Refilling should be done daily. After the load, using a healing cream, it is useful to self-massage in the area of the affected joints and nearby muscles, the attending physician will help you choose.

Physiotherapy

Physiotherapy allows to increase the effect of drugs, reduce their dosage and minimize the risk of complications. The type of physiotherapy is determined by the doctor based on the patient's condition, neglect of the process and possible contraindications due to accompanying diseases.

The following physiotherapy procedures are often used in the treatment:

  • magnetotherapy;
  • ultrasound with hydrocortisone;
  • electrophoresis with anti-inflammatory and analgesic agents;
  • ultraviolet radiation
  • laser and infrared treatment.

Physiotherapy is carried out several times a year in courses consisting of 10-15 sessions.

Treatment with folk methods

By combining folk treatment with drug therapy, exercise therapy, proper nutrition and physiotherapy, you can achieve a long and stable remission.

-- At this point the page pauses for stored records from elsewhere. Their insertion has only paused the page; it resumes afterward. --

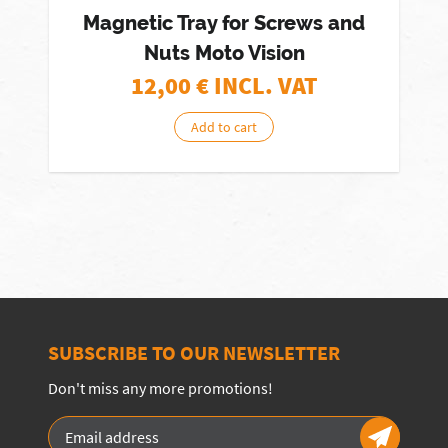
Magnetic Tray for Screws and
Nuts Moto Vision
12,00
€ INCL. VAT
Add to cart
SUBSCRIBE TO OUR NEWSLETTER
Don't miss any more promotions!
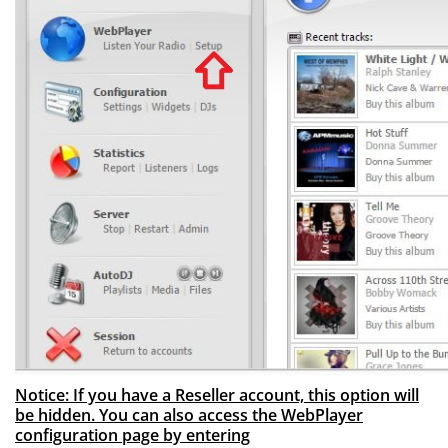
Notice: If you have a Reseller account, this option will
be hidden. You can also access the WebPlayer
configuration page by entering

One of the best recipes is a compress using birch leaves, which have anti-inflammatory and warming effects. Young leaves are most suitable, because their beneficial properties decrease near autumn. Before applying the compress, a small massage of the affected limb is necessary. Then the leaves are applied to the skin, reinforced with adhesive film and bandage. The compress is left overnight. The duration of treatment is 10 days.

Salt baths have a healing effect. Before the procedure, the crystals are pre-dissolved in hot water. Then the resulting solution is poured into the bath. About 3 kg of salt is needed for the procedure. In addition, you can add a few drops of any essential oil. It is good to take a bath before going to bed, the duration of the bath should not exceed 30 minutes.

A warm oat compress helps a lot. They should be poured with boiling water, insisted and used as intended. It is recommended to do such procedures at night.

Less useful plant hills. Crushed plants with anti-inflammatory effect (yarrow, ginger, turmeric, cinquefoil, calamus) are brewed with boiling water, kept under the lid for 10 minutes and applied to the painful area. After the procedure, the affected shoulder should be smeared with a healing cream and go to bed.

It is recommended to take an infusion of corn stigmas inside. A teaspoon of raw materials or 1 filter bag is brewed with 200 ml of boiling water, insisted for 30 minutes under the lid and 1 tablespoon is consumed. spoon half an hour before meals.

Prevention of osteoarthritis of the shoulder joint

Prevention of the disease can be primary and secondary. Primary prevention includes the following measures:

  • regular exercise - jogging or brisk walking, exercises for the muscles of the shoulder girdle;
  • cold and hot shower;
  • elimination of overloads and prevention of traumatic situations.
  • timely treatment of diseases that can cause shoulder arthrosis;

Secondary prevention focuses on early diagnosis and treatment of arthritis.

The result

Restoring joint functions is a long and difficult process. Treatment of shoulder arthrosis should be aimed at eliminating the symptoms of the disease first. Only complex therapy combining medical and folk methods will bring relief and restore working capacity.